» **WHAT YOU HAVE TO DO**: Please copy every line of the material below word for word, leaving out the pictures.
:: PROVIDED MATERIAL ::
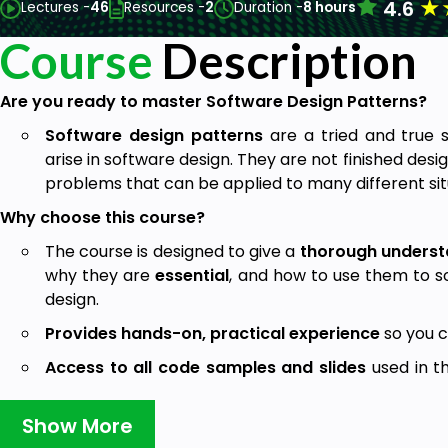
★
4.6
Lectures -
46
Resources -
2
Duration -
8 hours
Course
Description
Are you ready to master Software Design Patterns?
Software design patterns
are a tried and true 
arise in software design. They are not finished desig
problems that can be applied to many different sit
Why choose this course?
The course is designed to give a
thorough underst
why they are
essential
, and how to use them to 
design.
Provides hands-on, practical experience
so you c
Access to all code samples and slides
used in t
the material and continue learning even after the c
Show More
Quizzes and practical tests
are provided throu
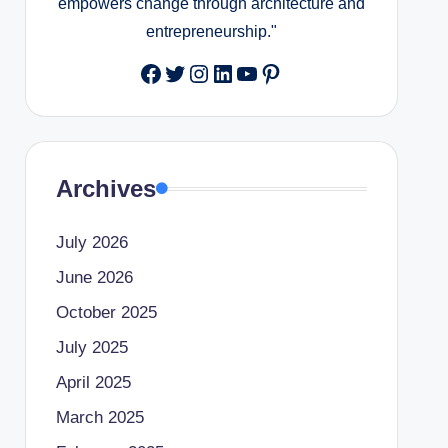
empowers change through architecture and
entrepreneurship."
Facebook
Twitter
Instagram
LinkedIn
YouTube
Pinterest
Archives
July 2026
June 2026
October 2025
July 2025
April 2025
March 2025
:::
» **TASK SOLUTION**:
★
4.6
Lectures -
46
Resources -
2
Duration -
8 hours
Course
Description
Are you ready to master Software Design Patterns?
Software design patterns
are a tried and true 
arise in software design. They are not finished desig
problems that can be applied to many different sit
Why choose this course?
The course is designed to give a
thorough underst
why they are
essential
, and how to use them to 
design.
Provides hands-on, practical experience
so you c
Access to all code samples and slides
used in t
the material and continue learning even after the c
Show More
Quizzes and practical tests
are provided throu
empowers change through architecture and
entrepreneurship."
Facebook
Twitter
Instagram
LinkedIn
YouTube
Pinterest
Archives
July 2026
June 2026
October 2025
July 2025
April 2025
March 2025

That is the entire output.